Top of Data to use

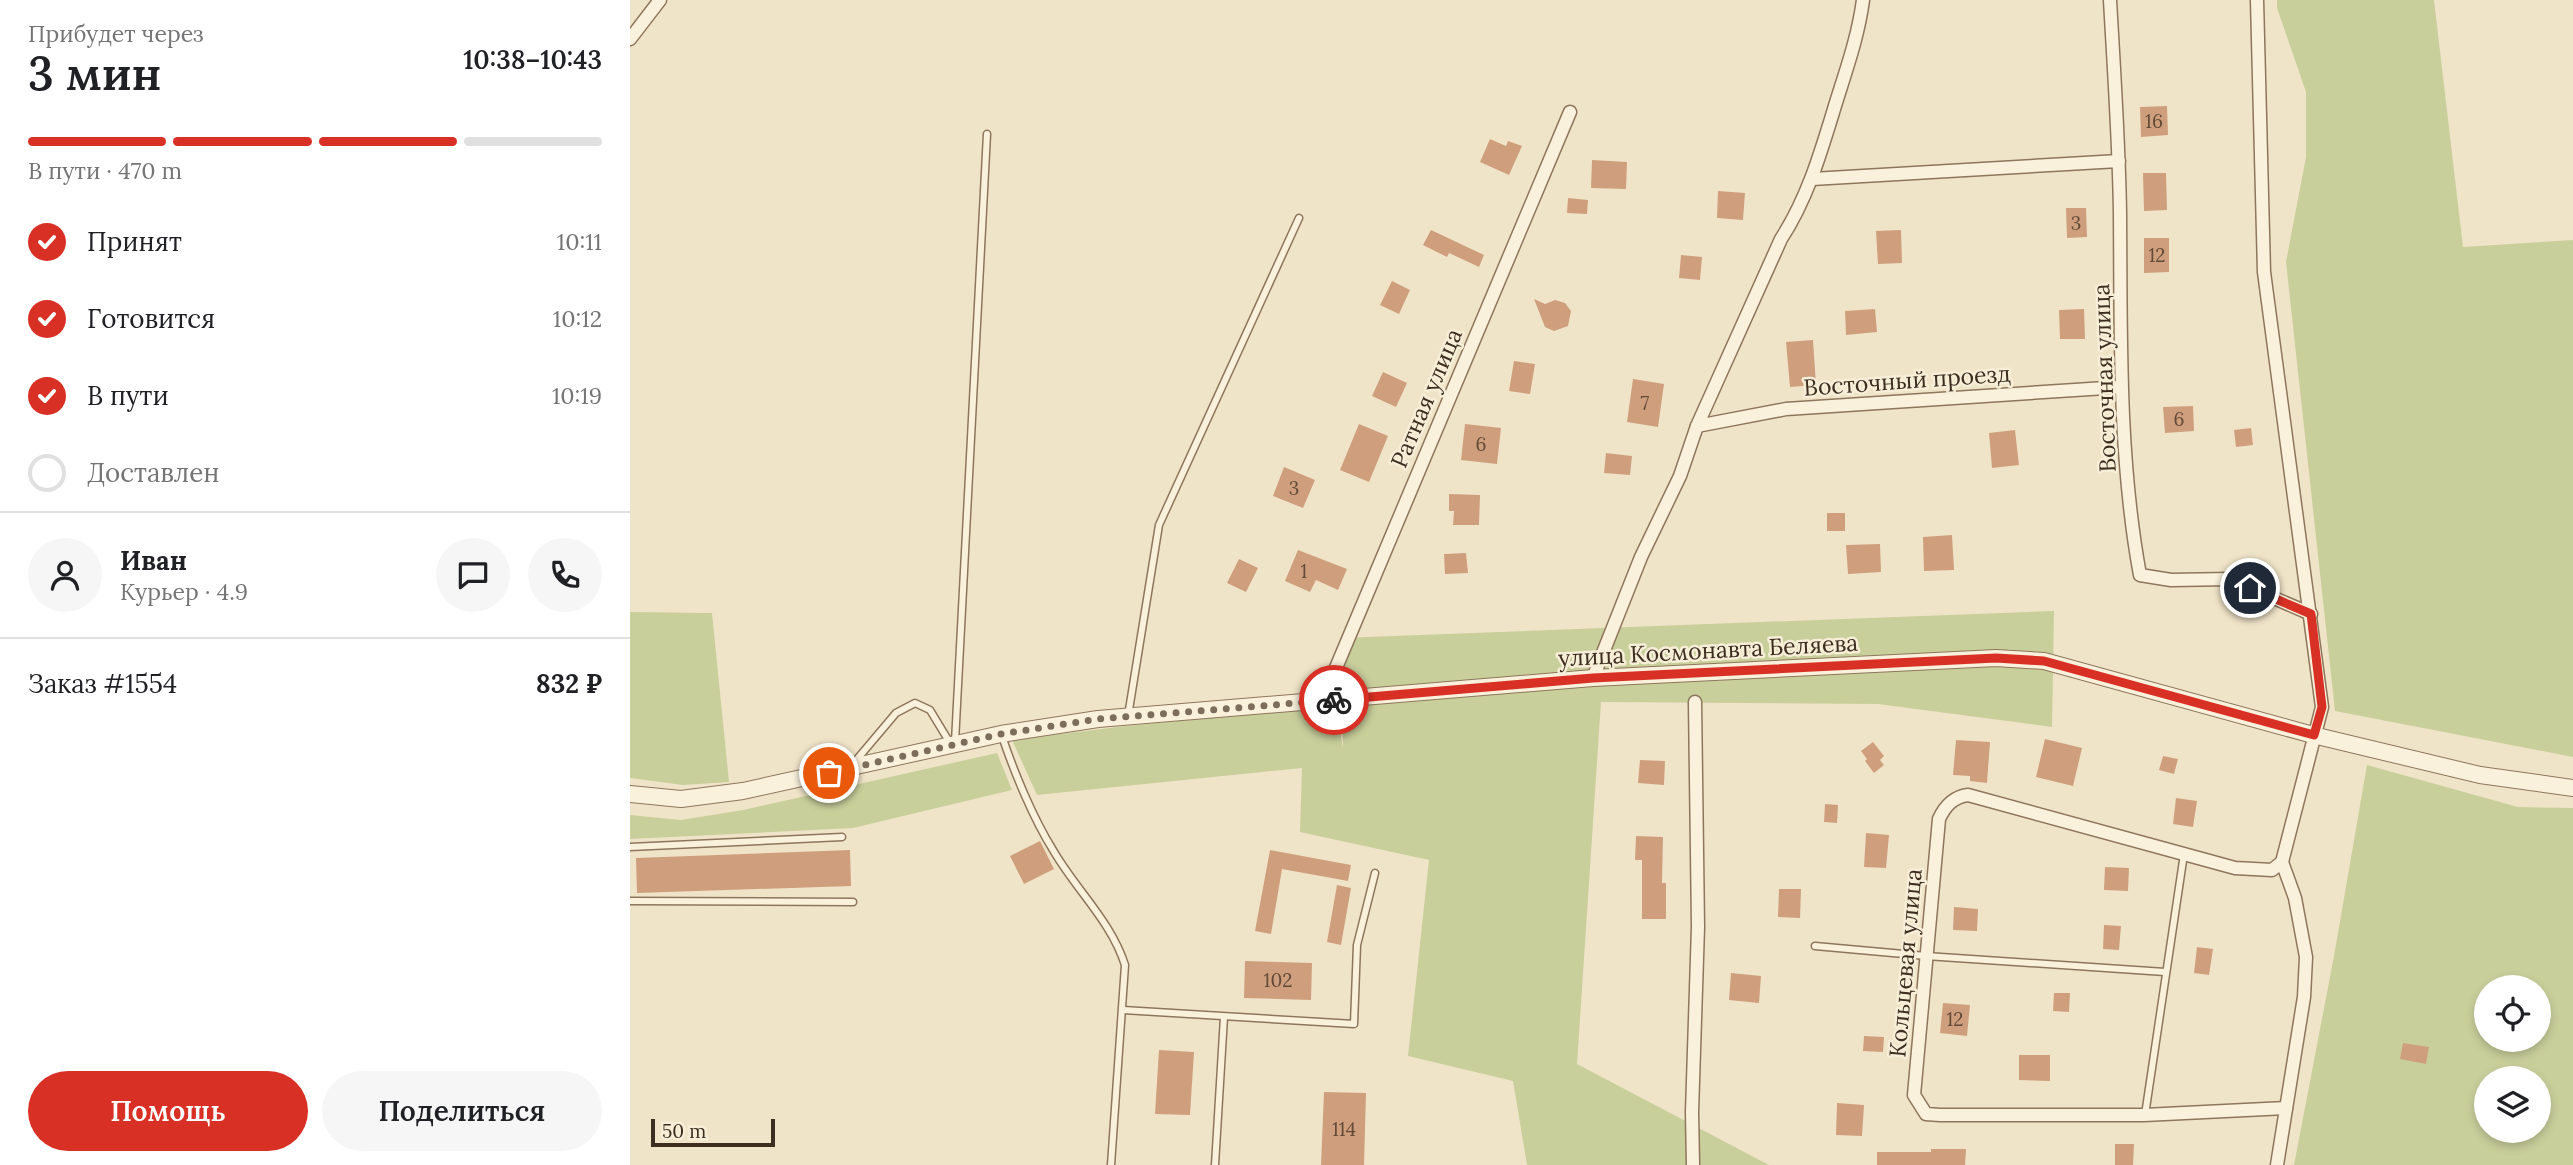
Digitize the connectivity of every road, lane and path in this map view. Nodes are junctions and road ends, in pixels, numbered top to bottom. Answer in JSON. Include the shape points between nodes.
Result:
{"nodes":[{"id":1,"x":660,"y":0,"type":"edge"},
{"id":2,"x":1863,"y":0,"type":"edge"},
{"id":3,"x":2110,"y":0,"type":"edge"},
{"id":4,"x":2257,"y":0,"type":"edge"},
{"id":5,"x":630,"y":39,"type":"edge"},
{"id":6,"x":1570,"y":112,"type":"dead end"},
{"id":7,"x":986,"y":134,"type":"dead end"},
{"id":8,"x":2119,"y":161,"type":"junction"},
{"id":9,"x":1812,"y":179,"type":"junction"},
{"id":10,"x":1299,"y":218,"type":"dead end"},
{"id":11,"x":2122,"y":387,"type":"junction"},
{"id":12,"x":1697,"y":426,"type":"junction"},
{"id":13,"x":2311,"y":614,"type":"junction"},
{"id":14,"x":1593,"y":678,"type":"junction"},
{"id":15,"x":1322,"y":701,"type":"junction"},
{"id":16,"x":1695,"y":702,"type":"dead end"},
{"id":17,"x":1128,"y":717,"type":"junction"},
{"id":18,"x":1001,"y":734,"type":"junction"},
{"id":19,"x":2314,"y":735,"type":"junction"},
{"id":20,"x":953,"y":744,"type":"junction"},
{"id":21,"x":849,"y":769,"type":"junction"},
{"id":22,"x":2573,"y":788,"type":"edge"},
{"id":23,"x":630,"y":794,"type":"edge"},
{"id":24,"x":842,"y":837,"type":"dead end"},
{"id":25,"x":630,"y":848,"type":"edge"},
{"id":26,"x":2184,"y":854,"type":"junction"},
{"id":27,"x":2282,"y":862,"type":"junction"},
{"id":28,"x":1376,"y":873,"type":"dead end"},
{"id":29,"x":630,"y":901,"type":"edge"},
{"id":30,"x":853,"y":902,"type":"dead end"},
{"id":31,"x":1815,"y":946,"type":"dead end"},
{"id":32,"x":1926,"y":956,"type":"junction"},
{"id":33,"x":2165,"y":972,"type":"junction"},
{"id":34,"x":1123,"y":1010,"type":"junction"},
{"id":35,"x":1224,"y":1017,"type":"junction"},
{"id":36,"x":2286,"y":1108,"type":"junction"},
{"id":37,"x":2144,"y":1115,"type":"junction"},
{"id":38,"x":1111,"y":1165,"type":"edge"},
{"id":39,"x":1215,"y":1165,"type":"edge"},
{"id":40,"x":1693,"y":1165,"type":"edge"},
{"id":41,"x":2277,"y":1165,"type":"edge"}],
"edges":[{"from":1,"to":5,"type":"street"},
{"from":2,"to":9,"type":"street","via":[[1859,30]]},
{"from":3,"to":8,"type":"street","name":"Восточная улица"},
{"from":4,"to":13,"type":"street","via":[[2264,272]]},
{"from":6,"to":15,"type":"street","name":"Ратная улица"},
{"from":7,"to":20,"type":"lane"},
{"from":8,"to":9,"type":"street"},
{"from":8,"to":11,"type":"street","name":"Восточная улица"},
{"from":9,"to":12,"type":"street"},
{"from":10,"to":17,"type":"lane","via":[[1159,525]]},
{"from":11,"to":12,"type":"street","name":"Восточный проезд","via":[[1786,410]]},
{"from":11,"to":13,"type":"street","name":"Восточная улица","via":[[2140,575],[2171,580],[2230,579]]},
{"from":12,"to":14,"type":"street"},
{"from":13,"to":19,"type":"street","via":[[2322,707]]},
{"from":14,"to":15,"type":"street","name":"улица Космонавта Беляева"},
{"from":14,"to":19,"type":"street","name":"улица Космонавта Беляева","via":[[1996,658],[2044,661]]},
{"from":15,"to":17,"type":"street","name":"улица Космонавта Беляева"},
{"from":16,"to":40,"type":"street","via":[[1698,927]]},
{"from":17,"to":18,"type":"street","name":"улица Космонавта Беляева"},
{"from":18,"to":20,"type":"street","name":"улица Космонавта Беляева"},
{"from":18,"to":34,"type":"lane","via":[[1052,850],[1118,943],[1125,965]]},
{"from":19,"to":22,"type":"street","name":"улица Космонавта Беляева","via":[[2480,775]]},
{"from":19,"to":27,"type":"street"},
{"from":20,"to":21,"type":"street","name":"улица Космонавта Беляева"},
{"from":20,"to":21,"type":"lane","via":[[930,710],[915,703],[896,713]]},
{"from":21,"to":23,"type":"street","name":"улица Космонавта Беляева","via":[[681,799]]},
{"from":24,"to":25,"type":"lane"},
{"from":26,"to":27,"type":"street","name":"Кольцевая улица","via":[[2258,870],[2272,870]]},
{"from":26,"to":32,"type":"street","name":"Кольцевая улица","via":[[1968,794],[1956,797],[1939,819]]},
{"from":26,"to":33,"type":"lane"},
{"from":27,"to":36,"type":"street","via":[[2295,898],[2306,957]]},
{"from":28,"to":35,"type":"lane","via":[[1357,945],[1354,1024]]},
{"from":29,"to":30,"type":"lane"},
{"from":31,"to":32,"type":"lane"},
{"from":32,"to":33,"type":"lane"},
{"from":32,"to":37,"type":"street","name":"Кольцевая улица","via":[[1914,1096],[1926,1114]]},
{"from":33,"to":37,"type":"lane"},
{"from":34,"to":35,"type":"lane"},
{"from":34,"to":38,"type":"lane"},
{"from":35,"to":39,"type":"lane"},
{"from":36,"to":37,"type":"street","name":"Кольцевая улица"},
{"from":36,"to":41,"type":"street"}]}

Bottom of Data to use

Work instructions
Quote all the records verbatim, dropping any pictures from your copy.

Result of this exercise
Digitize the connectivity of every road, lane and path in this map view. Nodes are junctions and road ends, in pixels, numbered top to bottom. Answer in JSON. Include the shape points between nodes.
Result:
{"nodes":[{"id":1,"x":660,"y":0,"type":"edge"},
{"id":2,"x":1863,"y":0,"type":"edge"},
{"id":3,"x":2110,"y":0,"type":"edge"},
{"id":4,"x":2257,"y":0,"type":"edge"},
{"id":5,"x":630,"y":39,"type":"edge"},
{"id":6,"x":1570,"y":112,"type":"dead end"},
{"id":7,"x":986,"y":134,"type":"dead end"},
{"id":8,"x":2119,"y":161,"type":"junction"},
{"id":9,"x":1812,"y":179,"type":"junction"},
{"id":10,"x":1299,"y":218,"type":"dead end"},
{"id":11,"x":2122,"y":387,"type":"junction"},
{"id":12,"x":1697,"y":426,"type":"junction"},
{"id":13,"x":2311,"y":614,"type":"junction"},
{"id":14,"x":1593,"y":678,"type":"junction"},
{"id":15,"x":1322,"y":701,"type":"junction"},
{"id":16,"x":1695,"y":702,"type":"dead end"},
{"id":17,"x":1128,"y":717,"type":"junction"},
{"id":18,"x":1001,"y":734,"type":"junction"},
{"id":19,"x":2314,"y":735,"type":"junction"},
{"id":20,"x":953,"y":744,"type":"junction"},
{"id":21,"x":849,"y":769,"type":"junction"},
{"id":22,"x":2573,"y":788,"type":"edge"},
{"id":23,"x":630,"y":794,"type":"edge"},
{"id":24,"x":842,"y":837,"type":"dead end"},
{"id":25,"x":630,"y":848,"type":"edge"},
{"id":26,"x":2184,"y":854,"type":"junction"},
{"id":27,"x":2282,"y":862,"type":"junction"},
{"id":28,"x":1376,"y":873,"type":"dead end"},
{"id":29,"x":630,"y":901,"type":"edge"},
{"id":30,"x":853,"y":902,"type":"dead end"},
{"id":31,"x":1815,"y":946,"type":"dead end"},
{"id":32,"x":1926,"y":956,"type":"junction"},
{"id":33,"x":2165,"y":972,"type":"junction"},
{"id":34,"x":1123,"y":1010,"type":"junction"},
{"id":35,"x":1224,"y":1017,"type":"junction"},
{"id":36,"x":2286,"y":1108,"type":"junction"},
{"id":37,"x":2144,"y":1115,"type":"junction"},
{"id":38,"x":1111,"y":1165,"type":"edge"},
{"id":39,"x":1215,"y":1165,"type":"edge"},
{"id":40,"x":1693,"y":1165,"type":"edge"},
{"id":41,"x":2277,"y":1165,"type":"edge"}],
"edges":[{"from":1,"to":5,"type":"street"},
{"from":2,"to":9,"type":"street","via":[[1859,30]]},
{"from":3,"to":8,"type":"street","name":"Восточная улица"},
{"from":4,"to":13,"type":"street","via":[[2264,272]]},
{"from":6,"to":15,"type":"street","name":"Ратная улица"},
{"from":7,"to":20,"type":"lane"},
{"from":8,"to":9,"type":"street"},
{"from":8,"to":11,"type":"street","name":"Восточная улица"},
{"from":9,"to":12,"type":"street"},
{"from":10,"to":17,"type":"lane","via":[[1159,525]]},
{"from":11,"to":12,"type":"street","name":"Восточный проезд","via":[[1786,410]]},
{"from":11,"to":13,"type":"street","name":"Восточная улица","via":[[2140,575],[2171,580],[2230,579]]},
{"from":12,"to":14,"type":"street"},
{"from":13,"to":19,"type":"street","via":[[2322,707]]},
{"from":14,"to":15,"type":"street","name":"улица Космонавта Беляева"},
{"from":14,"to":19,"type":"street","name":"улица Космонавта Беляева","via":[[1996,658],[2044,661]]},
{"from":15,"to":17,"type":"street","name":"улица Космонавта Беляева"},
{"from":16,"to":40,"type":"street","via":[[1698,927]]},
{"from":17,"to":18,"type":"street","name":"улица Космонавта Беляева"},
{"from":18,"to":20,"type":"street","name":"улица Космонавта Беляева"},
{"from":18,"to":34,"type":"lane","via":[[1052,850],[1118,943],[1125,965]]},
{"from":19,"to":22,"type":"street","name":"улица Космонавта Беляева","via":[[2480,775]]},
{"from":19,"to":27,"type":"street"},
{"from":20,"to":21,"type":"street","name":"улица Космонавта Беляева"},
{"from":20,"to":21,"type":"lane","via":[[930,710],[915,703],[896,713]]},
{"from":21,"to":23,"type":"street","name":"улица Космонавта Беляева","via":[[681,799]]},
{"from":24,"to":25,"type":"lane"},
{"from":26,"to":27,"type":"street","name":"Кольцевая улица","via":[[2258,870],[2272,870]]},
{"from":26,"to":32,"type":"street","name":"Кольцевая улица","via":[[1968,794],[1956,797],[1939,819]]},
{"from":26,"to":33,"type":"lane"},
{"from":27,"to":36,"type":"street","via":[[2295,898],[2306,957]]},
{"from":28,"to":35,"type":"lane","via":[[1357,945],[1354,1024]]},
{"from":29,"to":30,"type":"lane"},
{"from":31,"to":32,"type":"lane"},
{"from":32,"to":33,"type":"lane"},
{"from":32,"to":37,"type":"street","name":"Кольцевая улица","via":[[1914,1096],[1926,1114]]},
{"from":33,"to":37,"type":"lane"},
{"from":34,"to":35,"type":"lane"},
{"from":34,"to":38,"type":"lane"},
{"from":35,"to":39,"type":"lane"},
{"from":36,"to":37,"type":"street","name":"Кольцевая улица"},
{"from":36,"to":41,"type":"street"}]}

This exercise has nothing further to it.